Amiante
Publié le 24 Octobre 2025

Une nouvelle décision de la Cour de cassation vient rappeler la rigueur attendue des diagnostiqueurs immobiliers. Saisie d’un litige opposant un acquéreur à un professionnel du diagnostic amiante, la haute juridiction a confirmé que ce dernier engage sa responsabilité lorsqu’il omet de repérer des matériaux contenant de l’amiante alors que les vérifications prévues n’ont pas été menées correctement.
Dans cette affaire, le rapport remis lors de la vente concluait à l’absence d’amiante dans la maison. Quelques mois après la signature, les nouveaux propriétaires découvrent pourtant des dalles et conduits amiantés. Le désamiantage, long et coûteux, dépasse largement leurs moyens. Ils décident donc de poursuivre le diagnostiqueur et son assureur pour faute professionnelle.

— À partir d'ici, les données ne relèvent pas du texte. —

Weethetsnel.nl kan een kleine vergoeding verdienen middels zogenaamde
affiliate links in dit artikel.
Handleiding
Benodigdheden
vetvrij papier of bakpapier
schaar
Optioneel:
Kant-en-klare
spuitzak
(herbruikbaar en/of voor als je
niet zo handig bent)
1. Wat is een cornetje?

Les juges de première instance, puis la cour d’appel leur donnent raison, estimant que l’examen avait été incomplet et que le professionnel aurait dû procéder à des prélèvements complémentaires.
La Cour de cassation confirme ce raisonnement. Le diagnostiqueur n’est pas tenu d’un résultat, mais il doit tout mettre en œuvre pour livrer un rapport fiable et exhaustif. En cas de doute sur la nature d’un matériau, l’expertise visuelle ne suffit pas : il faut effectuer les analyses nécessaires ou mentionner explicitement les limites du diagnostic. Dans cette affaire, le manquement est jugé grave, justifiant une indemnisation intégrale des frais de désamiantage.
Cette décision n’introduit pas une nouvelle règle, mais elle renforce la jurisprudence existante. Elle souligne la responsabilité particulière des diagnostiqueurs, dont le travail conditionne directement la sécurité des occupants et la transparence des transactions.
Pour les professionnels, cette affaire montre l’importance de la méthode, du traçage des observations et du respect strict du cadre réglementaire. Chaque omission ou zone d’incertitude doit être clairement signalée dans le rapport. Côté acquéreurs, la décision rassure : un diagnostic erroné peut être contesté et donner lieu à réparation.
L’amiante reste un sujet sensible, même près de trente ans après son interdiction. Cette décision rappelle qu’en matière de santé publique, la rigueur n’est pas une option.